This week, as Ireland prepares to re-open further, Gavin argues that the time has come for more of us to emerge from the COVID-19 restrictions in our own way
One of the features I like most on social media is Facebook’s ‘memories’. Essentially, for those who are unaware, it reminds you of a post from yesteryear on its anniversary. And it was through this feature that I was reminded that this past Tuesday was the fourth anniversary of the Brexit referendum.
The morning after that vote felt pretty bleak, as I recall. Our Friday Panel discussion (they’re currently on pause because of the need for social distancing by the way) was due to focus on a range of topics, but was taken over by the result we’d woken up to. So too was most of the show. In the media generally, that day, there were reports of economic collapse and essentially the end of the world as we knew it. Compared with COVID-19, it seems relatively benign in hindsight (even though Brexit hasn’t gone away of course), but that is my overriding in-work memory of that day.
Outside of work, as Facebook reminded me, things were different. I’ll keep the details to myself (my Facebook page is personal), but social media reminded me of how that evening at home was a thoroughly enjoyable one with my family, in spite of everything. It put everything into perspective, I felt, and the general point of my post was ‘we’ll get through this’
That same sentiment, I think, is needed now.
I’ve always had faith that life would get back close to normal this year, but going back to the dark days of March and April, I never would have thought that sports training would resume and that most businesses would have re-opened before the end of June. I know that some people feel that is too soon – I see that sentiment in messages each morning, and Thursday’s CSO figures highlighted it further – but I feel like many of us now need some perspective. So let’s talk facts for a minute.
In Clare, there has been one case of COVID-19 diagnosed in June. There have been no cases reported in the past two weeks. It’s highly probable that there is less coronavirus in our community now than in the days before lockdown was enacted. We are testing far more now, as a country, and instances of the disease remain low. For every positive diagnosis of COVID-19 in Ireland, there are 199 negative tests.
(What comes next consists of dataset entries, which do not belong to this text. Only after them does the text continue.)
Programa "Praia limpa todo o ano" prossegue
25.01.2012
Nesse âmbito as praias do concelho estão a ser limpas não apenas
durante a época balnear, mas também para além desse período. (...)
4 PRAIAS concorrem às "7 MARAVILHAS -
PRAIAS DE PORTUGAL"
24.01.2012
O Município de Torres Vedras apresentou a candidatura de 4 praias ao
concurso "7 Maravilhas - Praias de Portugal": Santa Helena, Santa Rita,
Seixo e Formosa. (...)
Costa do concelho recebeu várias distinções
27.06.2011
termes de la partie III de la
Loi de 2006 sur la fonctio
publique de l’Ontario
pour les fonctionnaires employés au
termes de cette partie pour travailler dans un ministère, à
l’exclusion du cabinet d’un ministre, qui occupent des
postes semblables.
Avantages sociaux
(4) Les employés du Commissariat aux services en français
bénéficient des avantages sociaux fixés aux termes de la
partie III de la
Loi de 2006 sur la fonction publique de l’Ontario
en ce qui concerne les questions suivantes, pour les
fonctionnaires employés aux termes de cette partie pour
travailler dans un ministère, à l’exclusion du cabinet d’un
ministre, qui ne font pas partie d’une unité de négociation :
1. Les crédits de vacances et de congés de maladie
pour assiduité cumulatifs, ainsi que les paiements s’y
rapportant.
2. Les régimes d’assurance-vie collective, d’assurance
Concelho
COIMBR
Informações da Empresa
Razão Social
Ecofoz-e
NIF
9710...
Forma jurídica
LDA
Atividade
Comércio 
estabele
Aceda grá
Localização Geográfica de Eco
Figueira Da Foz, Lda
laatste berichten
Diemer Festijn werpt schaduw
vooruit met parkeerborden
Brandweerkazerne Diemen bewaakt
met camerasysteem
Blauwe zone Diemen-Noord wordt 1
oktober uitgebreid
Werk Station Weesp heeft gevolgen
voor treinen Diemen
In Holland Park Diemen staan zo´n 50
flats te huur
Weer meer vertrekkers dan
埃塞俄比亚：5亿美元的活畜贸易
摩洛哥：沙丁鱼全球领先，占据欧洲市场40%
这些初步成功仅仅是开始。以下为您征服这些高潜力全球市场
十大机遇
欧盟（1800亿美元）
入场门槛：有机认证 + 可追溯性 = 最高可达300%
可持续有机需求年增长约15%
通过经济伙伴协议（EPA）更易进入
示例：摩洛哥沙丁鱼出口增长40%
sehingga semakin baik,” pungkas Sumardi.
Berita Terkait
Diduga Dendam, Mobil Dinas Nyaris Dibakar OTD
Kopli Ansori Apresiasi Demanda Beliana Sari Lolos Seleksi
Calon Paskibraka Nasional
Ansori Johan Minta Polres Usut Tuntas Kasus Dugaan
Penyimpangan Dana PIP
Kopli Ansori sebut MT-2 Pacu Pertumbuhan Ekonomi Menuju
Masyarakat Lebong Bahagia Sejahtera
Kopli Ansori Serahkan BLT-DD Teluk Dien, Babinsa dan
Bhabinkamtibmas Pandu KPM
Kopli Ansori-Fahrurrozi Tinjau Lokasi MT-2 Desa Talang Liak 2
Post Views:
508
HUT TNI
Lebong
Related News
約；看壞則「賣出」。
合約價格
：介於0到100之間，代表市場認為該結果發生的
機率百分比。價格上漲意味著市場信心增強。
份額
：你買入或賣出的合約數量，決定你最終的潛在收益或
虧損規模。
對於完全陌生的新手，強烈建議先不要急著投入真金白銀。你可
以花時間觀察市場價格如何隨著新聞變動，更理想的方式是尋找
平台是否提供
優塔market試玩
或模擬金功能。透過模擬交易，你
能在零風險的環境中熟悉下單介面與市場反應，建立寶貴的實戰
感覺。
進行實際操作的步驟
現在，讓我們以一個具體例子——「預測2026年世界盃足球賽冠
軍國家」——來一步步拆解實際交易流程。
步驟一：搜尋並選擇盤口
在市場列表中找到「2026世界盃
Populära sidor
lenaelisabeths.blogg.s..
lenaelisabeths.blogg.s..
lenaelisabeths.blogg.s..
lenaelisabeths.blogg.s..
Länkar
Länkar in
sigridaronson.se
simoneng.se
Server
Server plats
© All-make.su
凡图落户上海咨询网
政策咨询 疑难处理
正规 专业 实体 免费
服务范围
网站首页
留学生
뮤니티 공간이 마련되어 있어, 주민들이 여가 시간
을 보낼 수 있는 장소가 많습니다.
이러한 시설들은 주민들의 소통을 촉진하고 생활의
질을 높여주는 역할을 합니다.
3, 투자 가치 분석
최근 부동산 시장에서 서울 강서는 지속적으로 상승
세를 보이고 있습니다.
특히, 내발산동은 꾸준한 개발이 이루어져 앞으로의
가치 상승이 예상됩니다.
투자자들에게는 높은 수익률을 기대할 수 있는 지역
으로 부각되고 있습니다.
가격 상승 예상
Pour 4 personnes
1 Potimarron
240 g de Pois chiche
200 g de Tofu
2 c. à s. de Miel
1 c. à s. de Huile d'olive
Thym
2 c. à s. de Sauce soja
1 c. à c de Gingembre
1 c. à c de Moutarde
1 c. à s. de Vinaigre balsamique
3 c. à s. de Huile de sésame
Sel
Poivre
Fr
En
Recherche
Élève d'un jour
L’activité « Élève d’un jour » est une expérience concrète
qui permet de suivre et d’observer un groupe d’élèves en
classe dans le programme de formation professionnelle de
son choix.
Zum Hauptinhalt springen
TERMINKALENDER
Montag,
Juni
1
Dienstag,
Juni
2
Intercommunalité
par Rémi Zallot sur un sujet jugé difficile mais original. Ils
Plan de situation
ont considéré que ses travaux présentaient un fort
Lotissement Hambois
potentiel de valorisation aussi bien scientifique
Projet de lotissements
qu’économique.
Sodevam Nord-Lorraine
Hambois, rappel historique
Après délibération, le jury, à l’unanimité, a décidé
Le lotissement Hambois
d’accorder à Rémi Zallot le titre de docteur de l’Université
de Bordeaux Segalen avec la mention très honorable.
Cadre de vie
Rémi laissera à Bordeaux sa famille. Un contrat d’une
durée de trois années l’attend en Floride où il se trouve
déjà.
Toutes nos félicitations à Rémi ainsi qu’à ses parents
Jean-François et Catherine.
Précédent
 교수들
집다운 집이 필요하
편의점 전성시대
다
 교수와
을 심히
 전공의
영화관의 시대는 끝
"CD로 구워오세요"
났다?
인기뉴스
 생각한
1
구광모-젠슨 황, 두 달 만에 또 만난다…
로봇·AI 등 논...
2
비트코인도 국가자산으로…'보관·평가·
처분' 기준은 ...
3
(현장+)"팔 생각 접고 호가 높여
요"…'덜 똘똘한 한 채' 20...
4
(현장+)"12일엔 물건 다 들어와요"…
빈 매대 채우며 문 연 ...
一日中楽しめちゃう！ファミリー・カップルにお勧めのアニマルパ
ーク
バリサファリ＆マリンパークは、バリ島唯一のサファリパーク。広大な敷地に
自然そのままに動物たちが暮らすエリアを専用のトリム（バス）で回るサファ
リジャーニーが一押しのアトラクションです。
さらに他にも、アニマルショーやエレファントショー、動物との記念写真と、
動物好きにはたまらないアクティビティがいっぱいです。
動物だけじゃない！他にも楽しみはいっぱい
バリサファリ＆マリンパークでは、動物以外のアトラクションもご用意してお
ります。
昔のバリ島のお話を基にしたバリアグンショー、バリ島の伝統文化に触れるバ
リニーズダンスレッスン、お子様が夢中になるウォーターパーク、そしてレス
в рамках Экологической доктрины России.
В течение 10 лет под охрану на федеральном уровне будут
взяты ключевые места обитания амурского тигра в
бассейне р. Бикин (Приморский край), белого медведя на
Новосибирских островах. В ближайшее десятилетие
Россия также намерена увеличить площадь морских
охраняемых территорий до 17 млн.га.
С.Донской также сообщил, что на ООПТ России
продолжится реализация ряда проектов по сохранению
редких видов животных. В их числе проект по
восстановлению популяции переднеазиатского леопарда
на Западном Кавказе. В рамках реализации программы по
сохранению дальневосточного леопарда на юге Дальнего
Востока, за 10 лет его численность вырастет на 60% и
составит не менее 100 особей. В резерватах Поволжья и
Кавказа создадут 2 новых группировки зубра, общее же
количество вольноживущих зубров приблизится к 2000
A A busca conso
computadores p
So I have faith that the figures published each evening are likely an accurate reflection of the overall situation. Levels of coronavirus here are now.
Now, could it come back? Absolutely. There will likely be spikes of the disease in the period of time to come. But with regards to coronavirus, it’s probably less dangerous to be out and about now than it was in March when the virus was ‘on its way.’
Lockdown is lifted, and society is opening up for good reason. Monday will see virtually all businesses re-open. So now it’s time for many of us, I feel, to release our own shackles, and to begin to move on from a very difficult time.
Uncertain economic times remain, and there’ll be difficult days ahead on that front, but as one texter to the show said this week, surely it’s better to stand for a day than to crawl all our lives. All of us will be better, and just as importantly our towns and our villages and our county will be better, if there is more confidence abound. We can venture out, and return to a degree of normality within the health guidelines. If we all do a little bit more; if we are all a bit more brave, then my sentiment of four years ago can resonate once more.
We’ll get through this.
I know there are 1,700+ people in Ireland, including 32 in Clare, who have succumbed to COVID-19. Each death, no matter the age of the person who has died, is a desperately sad tragedy. If you have grieved for someone you love at this time, then my thoughts are with you. This time has left an indelible scar on families throughout Ireland. But those who have been bereaved are part of my ‘we’ too. ‘We’ is everyone. It is our society, our county, our country. It is our place, our people and our communities. I am sure that the vast majority of those who have died would want for their country to survive and thrive going forward. We shall remember them. We will pay tribute to them. But we must also do all that we can to return our lives to normal, or close to normal. The longer we stay in our shells, the harder it will be to emerge.
The motto on the Clare GAA crest reads ‘Na céada sa g-cath; na deigheanaca as.’ Loosely translated, it means ‘the first into battle, the last out of it.’ Clare people are battlers, warriors and fighters. More importantly Clare people are honest, decent, hard-working folk who retain an intense pride in their place. Let’s show that pride now. Let’s battle together, for our place.
For the first time, I’m going to ask YOU, the reader of this column, to do something more than just read my ramblings, and it’s very achievable. Do one thing over the next week FOR YOU that you haven’t done in months. Be it a haircut, or a cup of coffee, or dinner out (with a pint!), going to the beach or the park… it doesn’t matter. It can cost nothing. But please, I urge you, venture one step forward and live a little more than you did in the last seven days. Shop local. Shop Irish. Don’t do anything you’re uncomfortable with. Follow the guidelines. If you sense that somewhere you are in is too crowded, and you feel unsafe, turn on your heel and walk away. But don’t let the fear of that happening stop you from living life a little bit more in the first place. You’ll be all the better for it, and so will your community.
It’s not my nature to be positive, but positivity is what we need at this time. So treat yourself, even if it’s just a little bit, and try to make your difference.
And remember, we’ll get through this.